# MATERIAL FOR THIS EXERCISE

┄┄┄┄┄┄┄┄┄┄┄┄┄┄┄┄┄┄┄┄

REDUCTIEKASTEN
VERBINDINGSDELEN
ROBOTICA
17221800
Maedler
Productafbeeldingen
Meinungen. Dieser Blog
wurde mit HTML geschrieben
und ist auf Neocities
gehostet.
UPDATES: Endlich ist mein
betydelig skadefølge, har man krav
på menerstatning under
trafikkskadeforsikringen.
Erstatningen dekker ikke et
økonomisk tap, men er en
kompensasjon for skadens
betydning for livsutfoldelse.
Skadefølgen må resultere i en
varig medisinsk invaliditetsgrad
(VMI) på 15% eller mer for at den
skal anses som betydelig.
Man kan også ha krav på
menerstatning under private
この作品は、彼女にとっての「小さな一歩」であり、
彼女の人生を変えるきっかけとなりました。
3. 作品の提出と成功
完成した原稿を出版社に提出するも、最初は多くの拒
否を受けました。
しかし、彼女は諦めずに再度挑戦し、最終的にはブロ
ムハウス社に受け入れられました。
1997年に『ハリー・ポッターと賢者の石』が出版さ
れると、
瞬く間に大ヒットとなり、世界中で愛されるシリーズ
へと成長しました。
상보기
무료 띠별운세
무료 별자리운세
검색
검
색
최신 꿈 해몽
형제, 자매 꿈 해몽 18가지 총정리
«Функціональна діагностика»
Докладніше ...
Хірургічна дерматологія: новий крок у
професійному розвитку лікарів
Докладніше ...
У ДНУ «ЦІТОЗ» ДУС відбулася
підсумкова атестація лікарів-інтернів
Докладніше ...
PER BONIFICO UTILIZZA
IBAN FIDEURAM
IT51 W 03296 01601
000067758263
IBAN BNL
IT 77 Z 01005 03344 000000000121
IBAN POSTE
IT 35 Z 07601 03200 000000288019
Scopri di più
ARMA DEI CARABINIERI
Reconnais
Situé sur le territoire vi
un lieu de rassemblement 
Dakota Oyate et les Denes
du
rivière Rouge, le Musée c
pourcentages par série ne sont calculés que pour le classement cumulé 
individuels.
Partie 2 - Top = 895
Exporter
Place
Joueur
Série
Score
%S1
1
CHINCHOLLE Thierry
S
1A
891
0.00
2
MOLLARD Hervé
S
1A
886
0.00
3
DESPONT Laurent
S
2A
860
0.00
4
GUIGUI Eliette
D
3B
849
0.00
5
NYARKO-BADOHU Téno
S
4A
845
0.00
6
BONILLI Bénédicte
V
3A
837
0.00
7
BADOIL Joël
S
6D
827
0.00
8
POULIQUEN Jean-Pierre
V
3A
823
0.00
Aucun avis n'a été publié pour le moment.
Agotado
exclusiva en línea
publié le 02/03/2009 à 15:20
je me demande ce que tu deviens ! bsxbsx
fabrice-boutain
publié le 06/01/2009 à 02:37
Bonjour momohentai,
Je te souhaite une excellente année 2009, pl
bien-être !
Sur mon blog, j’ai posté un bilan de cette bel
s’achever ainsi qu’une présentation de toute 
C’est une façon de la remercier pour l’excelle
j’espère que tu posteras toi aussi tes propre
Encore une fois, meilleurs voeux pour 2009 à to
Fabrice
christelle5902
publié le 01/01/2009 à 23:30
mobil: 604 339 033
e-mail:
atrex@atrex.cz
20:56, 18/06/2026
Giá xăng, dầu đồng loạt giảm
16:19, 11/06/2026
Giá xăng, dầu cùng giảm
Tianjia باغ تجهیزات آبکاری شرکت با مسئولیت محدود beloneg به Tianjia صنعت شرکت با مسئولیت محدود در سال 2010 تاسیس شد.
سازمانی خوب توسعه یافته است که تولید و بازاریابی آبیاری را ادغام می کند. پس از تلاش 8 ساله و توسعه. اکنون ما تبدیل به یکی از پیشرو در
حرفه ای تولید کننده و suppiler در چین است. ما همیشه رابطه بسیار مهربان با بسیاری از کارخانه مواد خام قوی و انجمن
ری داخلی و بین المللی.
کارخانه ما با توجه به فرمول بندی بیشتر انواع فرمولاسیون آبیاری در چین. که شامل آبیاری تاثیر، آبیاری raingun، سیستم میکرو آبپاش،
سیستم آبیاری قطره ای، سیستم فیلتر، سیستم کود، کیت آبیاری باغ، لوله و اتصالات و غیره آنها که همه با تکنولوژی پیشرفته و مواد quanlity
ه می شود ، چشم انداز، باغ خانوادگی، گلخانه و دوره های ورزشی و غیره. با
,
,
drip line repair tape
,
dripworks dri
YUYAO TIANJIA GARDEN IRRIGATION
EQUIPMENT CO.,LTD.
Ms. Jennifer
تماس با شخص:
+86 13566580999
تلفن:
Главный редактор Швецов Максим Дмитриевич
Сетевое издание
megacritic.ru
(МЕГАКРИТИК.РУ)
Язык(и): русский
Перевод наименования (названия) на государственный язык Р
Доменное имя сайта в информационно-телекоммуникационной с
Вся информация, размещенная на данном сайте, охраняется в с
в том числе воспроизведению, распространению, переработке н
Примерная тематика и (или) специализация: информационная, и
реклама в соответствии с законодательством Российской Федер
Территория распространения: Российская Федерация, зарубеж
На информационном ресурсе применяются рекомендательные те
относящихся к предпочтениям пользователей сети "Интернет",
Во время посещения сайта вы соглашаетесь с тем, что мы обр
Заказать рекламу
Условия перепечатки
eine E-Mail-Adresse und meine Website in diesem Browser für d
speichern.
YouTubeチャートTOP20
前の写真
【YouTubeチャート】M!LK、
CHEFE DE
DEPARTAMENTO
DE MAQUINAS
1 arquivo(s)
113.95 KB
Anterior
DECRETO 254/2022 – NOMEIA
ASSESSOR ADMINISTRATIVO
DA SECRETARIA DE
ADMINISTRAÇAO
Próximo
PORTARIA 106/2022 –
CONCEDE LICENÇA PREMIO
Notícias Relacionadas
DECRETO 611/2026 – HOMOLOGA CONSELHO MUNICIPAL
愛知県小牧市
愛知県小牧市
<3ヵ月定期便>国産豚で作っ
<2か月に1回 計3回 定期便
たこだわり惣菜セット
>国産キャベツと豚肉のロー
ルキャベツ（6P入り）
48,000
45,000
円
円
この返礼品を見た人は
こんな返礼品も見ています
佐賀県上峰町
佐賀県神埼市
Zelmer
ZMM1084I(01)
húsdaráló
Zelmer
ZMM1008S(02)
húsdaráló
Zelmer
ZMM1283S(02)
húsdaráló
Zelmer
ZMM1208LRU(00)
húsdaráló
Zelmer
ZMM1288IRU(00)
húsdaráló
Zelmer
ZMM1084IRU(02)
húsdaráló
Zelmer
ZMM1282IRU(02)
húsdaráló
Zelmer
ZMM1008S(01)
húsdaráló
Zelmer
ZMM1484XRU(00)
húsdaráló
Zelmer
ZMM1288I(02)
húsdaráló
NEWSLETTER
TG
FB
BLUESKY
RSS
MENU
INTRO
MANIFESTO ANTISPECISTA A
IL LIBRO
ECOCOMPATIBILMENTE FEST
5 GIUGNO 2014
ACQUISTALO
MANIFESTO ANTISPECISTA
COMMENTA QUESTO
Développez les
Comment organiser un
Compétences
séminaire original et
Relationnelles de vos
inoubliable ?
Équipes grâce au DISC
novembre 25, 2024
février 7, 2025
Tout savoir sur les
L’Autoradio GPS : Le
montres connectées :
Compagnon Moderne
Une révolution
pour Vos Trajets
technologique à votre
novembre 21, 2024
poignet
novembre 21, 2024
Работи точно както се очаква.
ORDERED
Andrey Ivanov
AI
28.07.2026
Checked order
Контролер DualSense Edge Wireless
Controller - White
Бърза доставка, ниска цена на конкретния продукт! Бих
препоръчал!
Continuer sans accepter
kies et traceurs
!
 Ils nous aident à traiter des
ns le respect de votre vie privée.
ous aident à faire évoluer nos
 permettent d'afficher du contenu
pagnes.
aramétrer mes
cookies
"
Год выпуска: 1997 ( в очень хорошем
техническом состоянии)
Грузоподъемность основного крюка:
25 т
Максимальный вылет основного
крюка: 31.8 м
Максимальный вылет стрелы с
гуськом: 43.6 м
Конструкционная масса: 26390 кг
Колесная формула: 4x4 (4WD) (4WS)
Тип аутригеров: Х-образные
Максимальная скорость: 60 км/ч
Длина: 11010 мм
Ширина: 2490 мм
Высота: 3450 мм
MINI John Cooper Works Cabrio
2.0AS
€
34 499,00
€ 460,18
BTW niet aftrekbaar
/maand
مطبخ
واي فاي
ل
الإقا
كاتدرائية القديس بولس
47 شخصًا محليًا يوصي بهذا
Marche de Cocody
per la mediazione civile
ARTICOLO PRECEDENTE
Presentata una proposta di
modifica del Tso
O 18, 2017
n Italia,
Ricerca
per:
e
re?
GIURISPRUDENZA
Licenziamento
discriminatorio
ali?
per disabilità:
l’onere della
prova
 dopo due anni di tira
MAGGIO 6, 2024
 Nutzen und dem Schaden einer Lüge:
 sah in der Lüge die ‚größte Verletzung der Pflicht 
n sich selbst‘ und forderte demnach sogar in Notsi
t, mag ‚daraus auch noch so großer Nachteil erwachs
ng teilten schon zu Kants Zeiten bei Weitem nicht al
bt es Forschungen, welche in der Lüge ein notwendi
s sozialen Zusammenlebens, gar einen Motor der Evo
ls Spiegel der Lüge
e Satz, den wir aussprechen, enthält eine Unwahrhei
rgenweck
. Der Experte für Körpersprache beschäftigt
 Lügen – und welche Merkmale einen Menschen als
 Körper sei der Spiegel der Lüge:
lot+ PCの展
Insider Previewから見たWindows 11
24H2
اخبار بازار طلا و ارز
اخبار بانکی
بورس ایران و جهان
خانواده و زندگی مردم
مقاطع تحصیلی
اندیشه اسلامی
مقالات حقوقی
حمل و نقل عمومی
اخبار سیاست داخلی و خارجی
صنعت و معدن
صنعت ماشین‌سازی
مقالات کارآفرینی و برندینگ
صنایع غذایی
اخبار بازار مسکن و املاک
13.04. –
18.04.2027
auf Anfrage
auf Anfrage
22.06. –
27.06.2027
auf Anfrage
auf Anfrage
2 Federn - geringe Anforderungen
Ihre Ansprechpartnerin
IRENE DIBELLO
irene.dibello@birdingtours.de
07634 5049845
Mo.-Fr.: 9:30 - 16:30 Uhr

┄┄┄┄┄┄┄┄┄┄┄┄┄┄┄┄┄┄┄┄

# TASK ITEM
Across the data above, count the lines that include the word "DECRETO", and respond with the number alone.

# THE ANSWER
2